Even within the practice of commercial surrogacy a hierarchy exists and injustice abounds. With the creation of in vitro fertilization, it became possible for a woman from a developing nation to have a baby intended to grow up in a developed nation. The practice abounded. According to Amrita Pande, “In gestational surrogacy, the parents no longer care about the surrogates genes. Not surprisingly, gestational surrogacy allowed the surrogacy market to go global. It was now possible for a South Korean couple sitting in Los Angeles to hire a surrogate from a little village in western India to have a child for them.” 46 In India, even within the practice of commercial surrogacy, women of higher caste receive better wages for the same work than women from lower castes, further emphasizing the social inequalities that exist in the population. 47
In the future, commercial surrogacy in India can take one of four paths.
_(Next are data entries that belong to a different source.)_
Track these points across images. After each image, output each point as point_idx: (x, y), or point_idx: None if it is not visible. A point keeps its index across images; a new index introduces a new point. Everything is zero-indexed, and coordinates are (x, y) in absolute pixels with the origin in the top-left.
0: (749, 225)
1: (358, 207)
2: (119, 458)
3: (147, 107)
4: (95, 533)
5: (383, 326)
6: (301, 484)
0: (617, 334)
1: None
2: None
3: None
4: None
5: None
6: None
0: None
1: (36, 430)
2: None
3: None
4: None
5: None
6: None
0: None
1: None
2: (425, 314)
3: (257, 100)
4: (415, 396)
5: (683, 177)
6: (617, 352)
It can continue to exist in a loosely regulated environment, in which case the surrogate women are the most likely to be exploited and denied the basic medical ethical principles. The Indian government can pass laws to regulate the industry, requiring a central registry of surrogate women and intended parents, creating minimum payments for surrogates, and creating agencies to inspect and help maintain a quality standard of care. Furthermore, this regulation should also provide protection and non-binding clauses for the surrogate mothers, in case they suffer during the surrogacy process, either physically or mentally. India could follow in the footsteps of countries such as England by making gestational surrogacy legal, but only in altruistic cases. In these circumstances, the coercion of money would be removed from the practice, but surrogacy technology would still be utilized. Finally, India could implement a ban on commercial surrogacy.
Despite it’s economic advantages, I believe that commercial surrogacy inherently violates the bioethical principles to which Indian surrogate women should be entitled. In a country such as India, with a free market economy, and combination of public and private healthcare sectors, a moderate or regulated version of surrogacy would be difficult to achieve. I believe that it is crucial to preserve the rights and dignities of these Indian women, and that commercial surrogacy in India must be banned in order to end the potential exploitation that is occurring.
1. Mundy, Liza. Everything Conceivable. Anchor Books, (New York: 2008) p. 7.